The program was compiled and profiled as follows:

gcc callgrind_test.c -g -o callgrind_test
valgrind --tool=callgrind --compress-strings=no --compress-pos=no --instr-atstart=no ./callgrind_test

Annotated Header from the Profile of above C Code

The above valgrind invocation produced a profile in callgrind.out.PID, where PID is the process ID of the process under test.
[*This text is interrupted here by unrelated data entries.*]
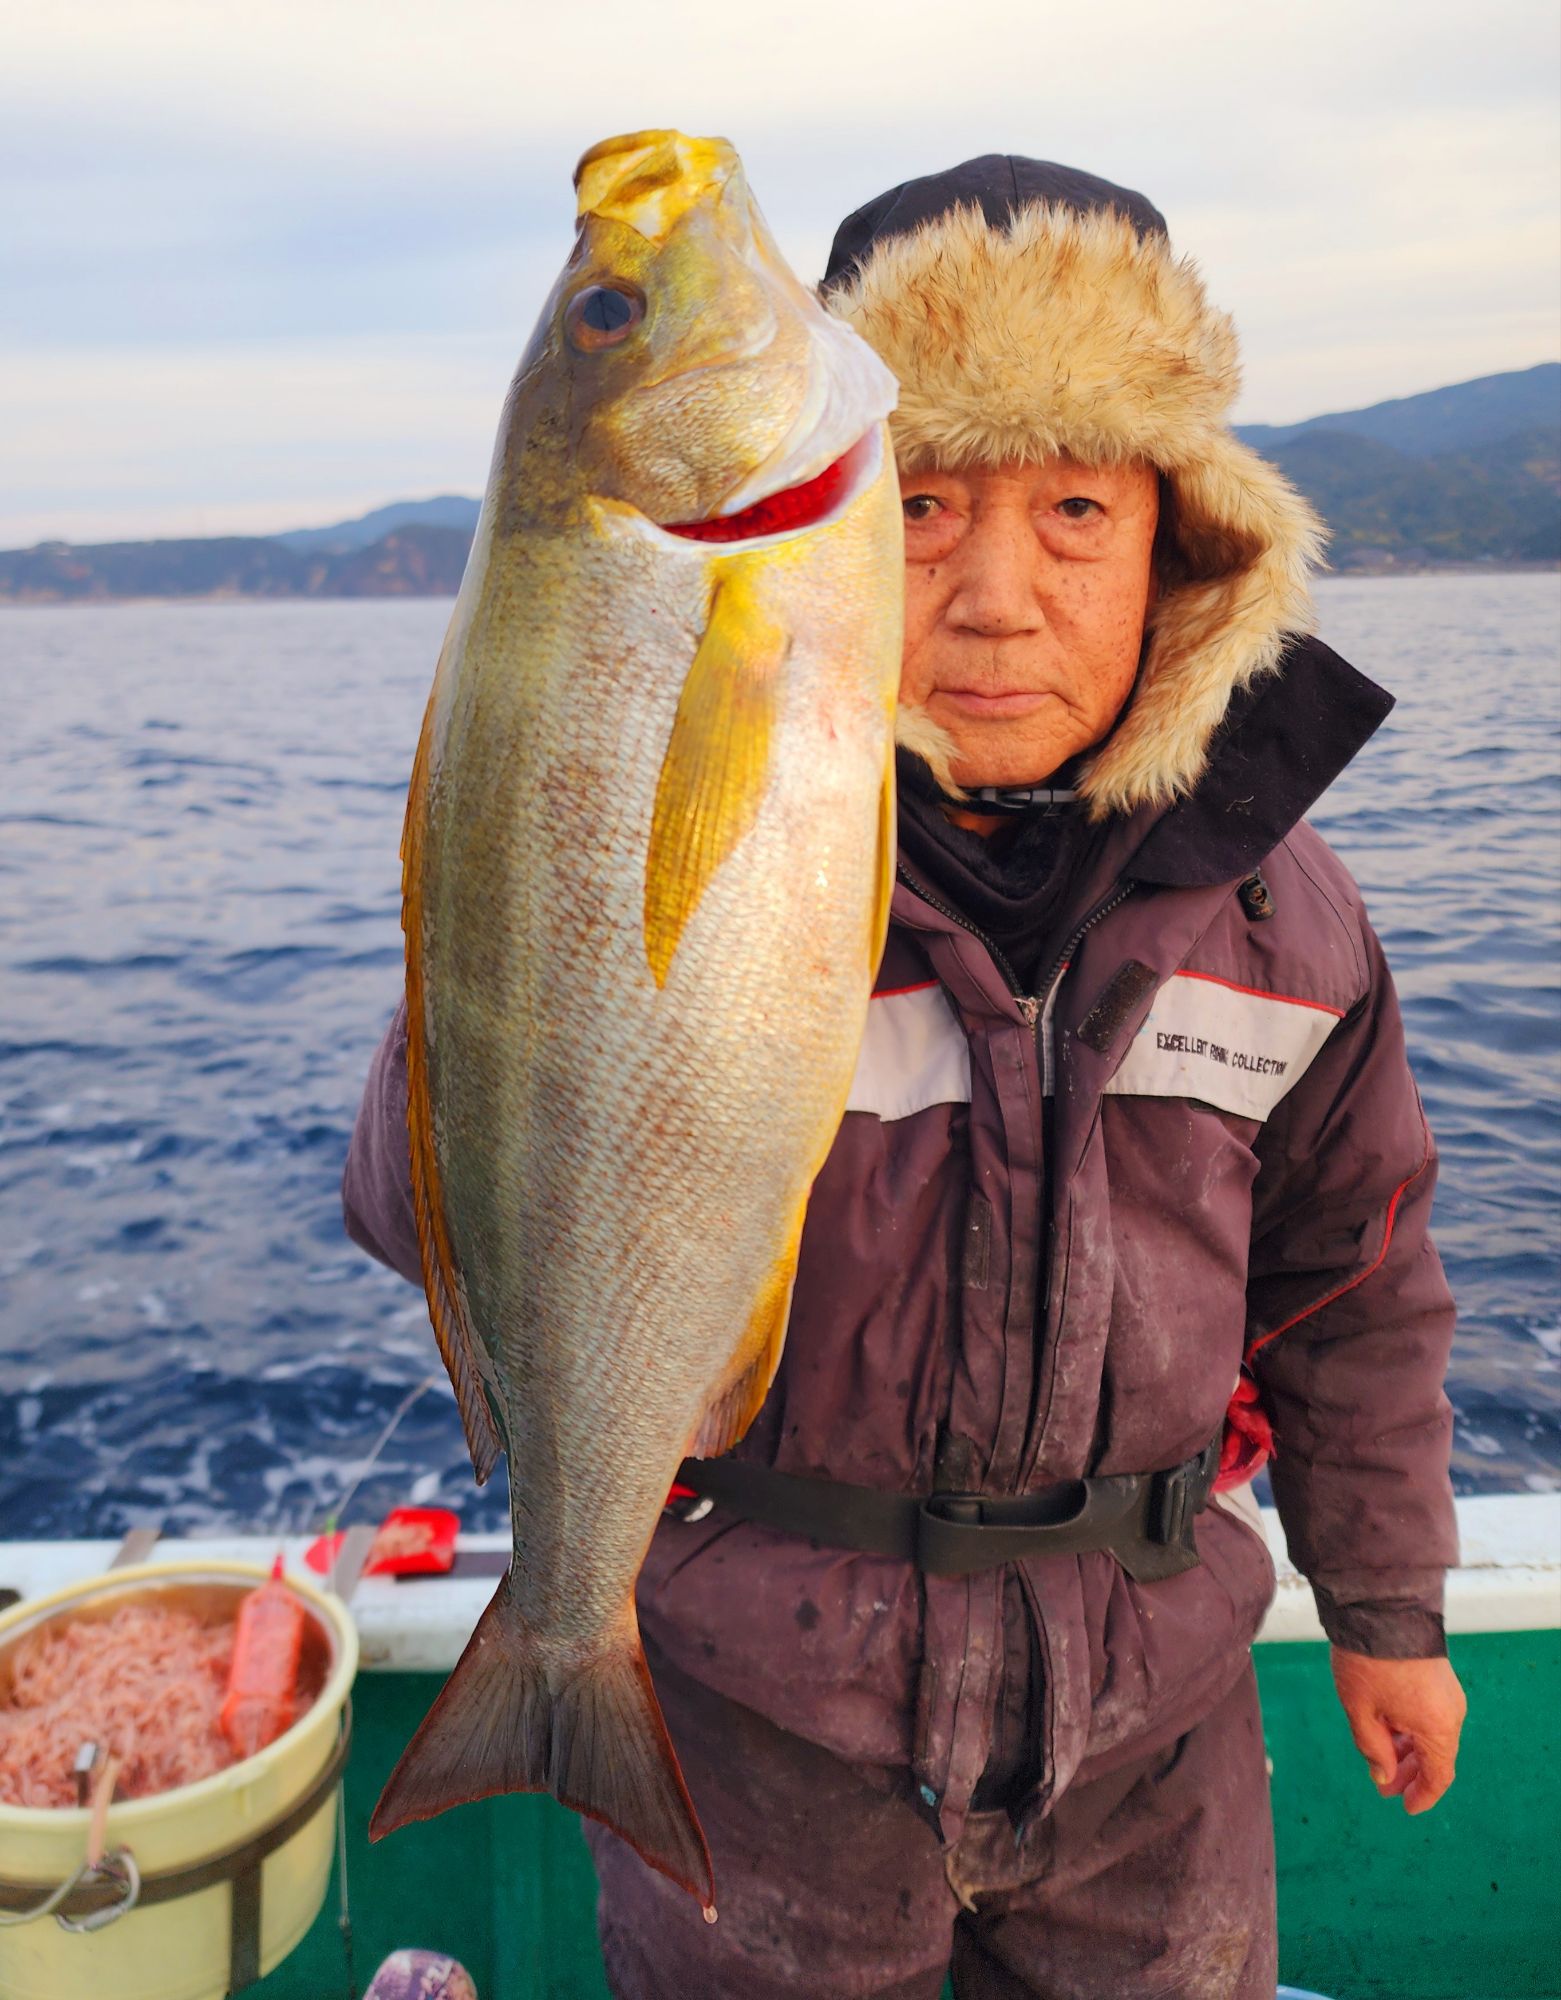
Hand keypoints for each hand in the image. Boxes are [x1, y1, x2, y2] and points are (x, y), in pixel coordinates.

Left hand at [1329, 1646, 1466, 1814]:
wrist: (1380, 1608)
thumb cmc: (1368, 1662)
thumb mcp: (1361, 1711)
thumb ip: (1373, 1749)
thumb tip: (1384, 1777)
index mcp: (1438, 1727)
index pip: (1439, 1776)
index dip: (1423, 1796)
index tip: (1406, 1808)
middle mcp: (1451, 1713)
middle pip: (1435, 1756)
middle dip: (1410, 1774)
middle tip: (1384, 1787)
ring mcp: (1447, 1693)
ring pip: (1431, 1735)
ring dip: (1408, 1751)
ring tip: (1380, 1761)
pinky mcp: (1438, 1677)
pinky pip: (1429, 1715)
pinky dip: (1410, 1729)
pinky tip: (1387, 1731)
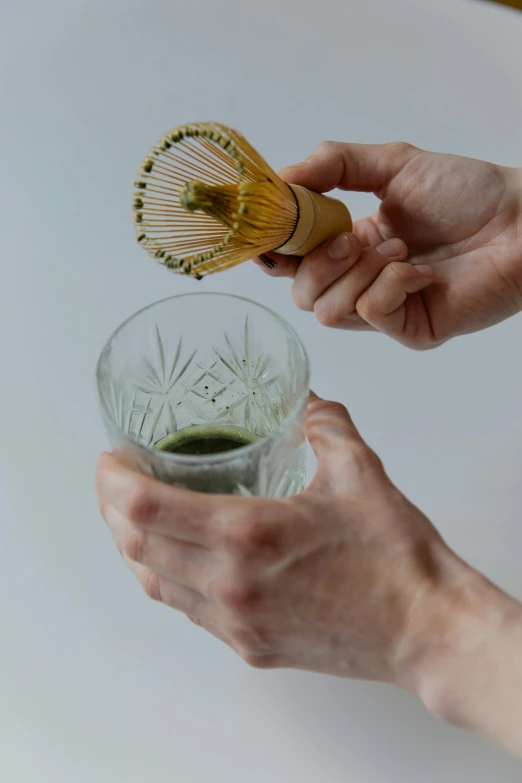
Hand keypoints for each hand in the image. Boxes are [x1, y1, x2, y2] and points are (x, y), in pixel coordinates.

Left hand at [96, 393, 521, 755]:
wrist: (425, 630)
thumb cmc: (395, 557)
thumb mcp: (359, 470)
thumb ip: (323, 423)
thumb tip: (306, 401)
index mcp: (248, 534)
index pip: (144, 507)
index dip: (111, 481)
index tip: (108, 460)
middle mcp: (229, 583)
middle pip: (135, 546)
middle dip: (111, 509)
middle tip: (115, 481)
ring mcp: (235, 621)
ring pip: (153, 584)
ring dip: (132, 546)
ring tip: (134, 516)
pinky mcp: (249, 645)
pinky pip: (185, 611)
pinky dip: (165, 578)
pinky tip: (177, 558)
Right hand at [257, 143, 521, 348]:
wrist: (521, 220)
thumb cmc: (467, 192)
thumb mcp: (393, 164)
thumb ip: (335, 163)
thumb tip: (282, 175)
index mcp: (350, 244)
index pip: (292, 261)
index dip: (276, 250)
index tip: (271, 229)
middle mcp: (361, 280)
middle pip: (301, 295)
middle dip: (318, 263)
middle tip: (351, 237)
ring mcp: (384, 310)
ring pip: (328, 311)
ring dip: (358, 272)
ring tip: (398, 248)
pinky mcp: (408, 330)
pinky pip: (371, 313)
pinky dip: (391, 284)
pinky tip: (421, 270)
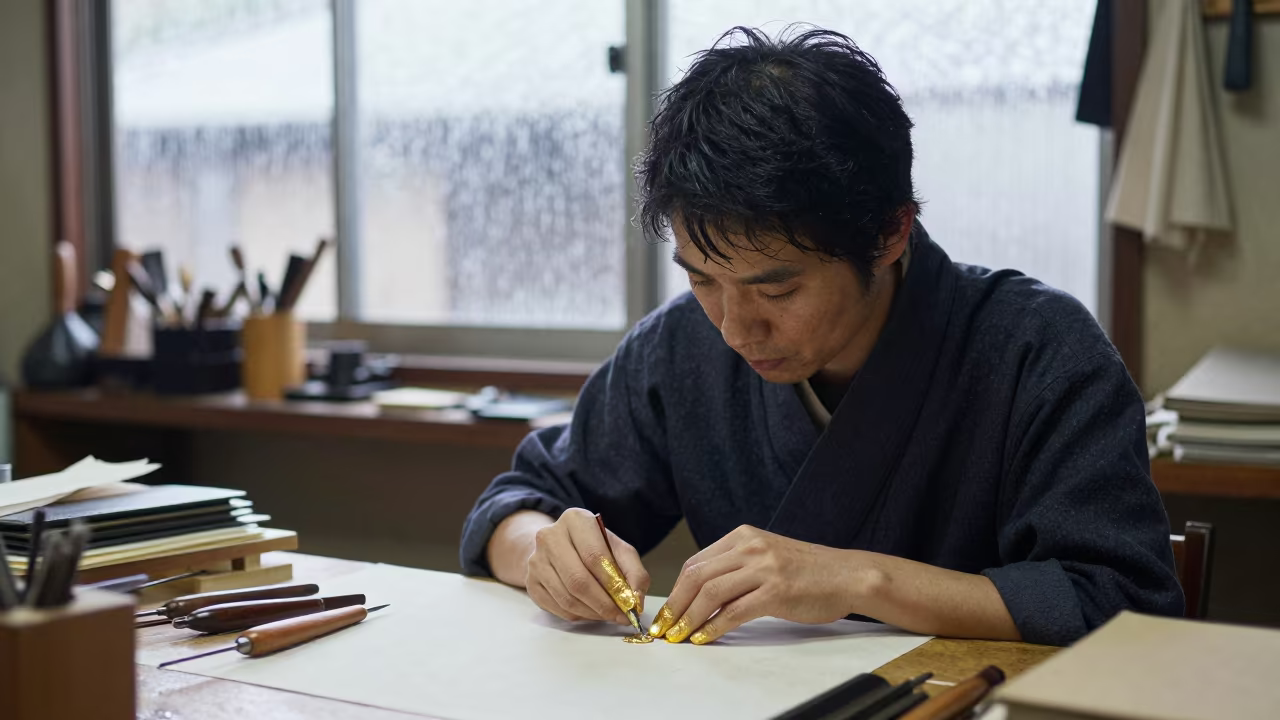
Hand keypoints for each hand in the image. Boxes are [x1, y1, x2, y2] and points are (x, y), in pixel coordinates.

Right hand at [523, 508, 650, 624]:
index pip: (594, 556)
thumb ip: (634, 571)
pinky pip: (557, 607)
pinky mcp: (530, 581)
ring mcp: (536, 559)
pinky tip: (589, 611)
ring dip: (592, 613)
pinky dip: (578, 615)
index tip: (629, 604)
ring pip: (567, 598)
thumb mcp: (618, 549)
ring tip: (607, 614)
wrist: (558, 546)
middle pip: (578, 580)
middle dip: (603, 604)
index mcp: (576, 520)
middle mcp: (550, 536)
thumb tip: (636, 600)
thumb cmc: (593, 547)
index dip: (613, 585)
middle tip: (620, 616)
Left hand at [649, 525, 860, 643]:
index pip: (696, 562)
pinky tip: (704, 638)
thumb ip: (737, 566)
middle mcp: (750, 547)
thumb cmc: (808, 570)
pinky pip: (734, 611)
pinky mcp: (776, 591)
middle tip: (663, 627)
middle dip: (675, 605)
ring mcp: (764, 568)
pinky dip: (713, 627)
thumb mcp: (766, 555)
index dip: (676, 589)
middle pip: (696, 576)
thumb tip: (700, 593)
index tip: (666, 611)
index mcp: (743, 535)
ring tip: (678, 636)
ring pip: (711, 593)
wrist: (848, 574)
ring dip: (689, 618)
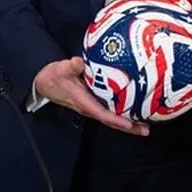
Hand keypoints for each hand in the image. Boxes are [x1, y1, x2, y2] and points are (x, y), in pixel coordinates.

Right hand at [33, 56, 148, 135]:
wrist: (45, 83)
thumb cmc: (54, 77)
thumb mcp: (60, 69)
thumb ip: (70, 66)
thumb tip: (79, 61)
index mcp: (84, 102)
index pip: (102, 114)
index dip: (116, 120)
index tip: (130, 124)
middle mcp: (90, 108)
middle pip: (112, 121)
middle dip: (129, 127)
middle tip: (146, 130)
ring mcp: (93, 107)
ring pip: (112, 118)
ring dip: (129, 123)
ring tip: (145, 125)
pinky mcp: (94, 103)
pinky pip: (110, 112)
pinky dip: (123, 114)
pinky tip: (134, 111)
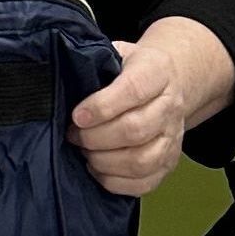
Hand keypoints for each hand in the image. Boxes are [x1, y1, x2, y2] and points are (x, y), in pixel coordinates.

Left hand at [72, 21, 224, 196]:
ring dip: (103, 161)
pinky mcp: (169, 162)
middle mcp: (170, 106)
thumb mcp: (116, 52)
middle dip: (95, 137)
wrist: (170, 81)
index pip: (133, 90)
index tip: (77, 116)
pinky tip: (96, 167)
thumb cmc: (131, 68)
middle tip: (72, 134)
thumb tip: (61, 79)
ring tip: (83, 151)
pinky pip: (144, 183)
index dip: (102, 106)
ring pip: (140, 160)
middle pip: (135, 130)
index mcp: (157, 71)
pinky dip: (114, 181)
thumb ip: (94, 62)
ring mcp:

Below is the header of the profile, annotated with a description of the purpose of each line.

# version of the Callgrind format
version: 1

# what created this profile, informational only
creator: 3.4.1-Debian

# PID of the process under test
pid: 5751

# the full CLI invocation that started the process under test
cmd:  ./callgrind_test

# used when multiple dumps are produced, starts from 1 and increments
part: 1

# parameters used for the cache simulator; not relevant for function profiling
desc: I1 cache:
desc: D1 cache:
desc: L2 cache:

# not really sure
desc: Timerange: Basic block 0 - 7000029

# Why did the process under test stop?  (informational only)
desc: Trigger: Program termination

# (optional) what do positions mean?
# "line" - (default) positions are line numbers in a file
# "instr" - positions are offsets in a binary representing instructions
positions: line

# (required) event types logged by this file
# "Ir" - instruction read access
# "I1mr" - instruction L1 read cache miss
# "I2mr" - instruction L2 read cache miss
events: Ir

# (recommended) the total number of events covered by this profile
# This is intended to allow postprocessing tools to know the total cost in advance.
# "totals" appears at the end of the file and has the same value.
summary: 21000073

Annotated Body from the Profile of above C Code

# "ob" means object file, i.e. the ELF executable where the next set of costs occur
ob=/usr/src/parrot/parrot-svn-committable/callgrind_test
# source file responsible for the next set of costs
fl=/usr/src/parrot/parrot-svn-committable/callgrind_test.c
# name of the function responsible for the next set of costs is "func2"
fn=func2
# on line 21 of the current file, 6 cpu cycles passed
21 6
# on line 23, 6008 cpu cycles passed
23 6008
# on line 24 (before calling), 2 cpu cycles passed
24 2
# the function (in the same file) "func1" was called
cfn=func1
# 'func1' was called nonrecursively from "func2" 2 times during profiling.  Calling the function cost 16 cpu cycles.
calls=2 16
# on line 24, the function itself cost 6018 cpu cycles
24 6018
# on line 25, 4 cpu cycles passed 
25 4

# the next costs apply to the function "main"
fn=main
# on line 9 of the current file (callgrind_test.c), 3 cpu cycles passed
9 3
# on line 10, 1 cycle passed before...
10 1
# the function (in the same file) "func1" was called
cfn=func1
# the function was called 1 time; calling the function cost 16 cycles
calls=1 16
# the call happened on line 10 and cost 3009 cycles
10 3009
# on line 11, 1 cycle passed before...
11 1
# the function (in the same file) "func2" was called
cfn=func2
# the call happened once; calling the function cost 21 cycles
calls=1 21
# the call happened on line 11; the function cost 6019 cycles
11 6019
# on line 12, 1 cycle passed before...
12 1
# the function "func3" was called
cfn=func3
# it was called once and the call cost 27 cycles
calls=1 27
#on line 12 (the function call), 12039 cycles passed
12 12039

#now we're talking about "func1"
fn=func1
# on line 16 of this function, 12 cpu cycles passed over the course of the process
16 12
# on line 18, 12016 cycles passed
18 12016
# on line 19, 8 cycles passed
19 8
# now we're talking about "func3"
fn=func3
# on line 27, 3 cycles passed
27 3
# on line 29, 3004 cycles passed
29 3004
# on line 30, 1 cycle passed...
30 1
# "func2" was called
cfn=func2
# it was called once with the call costing 21 cycles
calls=1 21
# the function cost 6019 cycles
30 6019
# on line 31, 1 cycle passed...
31 1
# "func1" was called
cfn=func1
# it was called once and the call cost 16 cycles
calls=1 16
# the function was called on line 31 and cost 3009 cycles
31 3009
# etc
32 2

# 21073 cycles passed during the part of the process under test that was instrumented
totals: 21073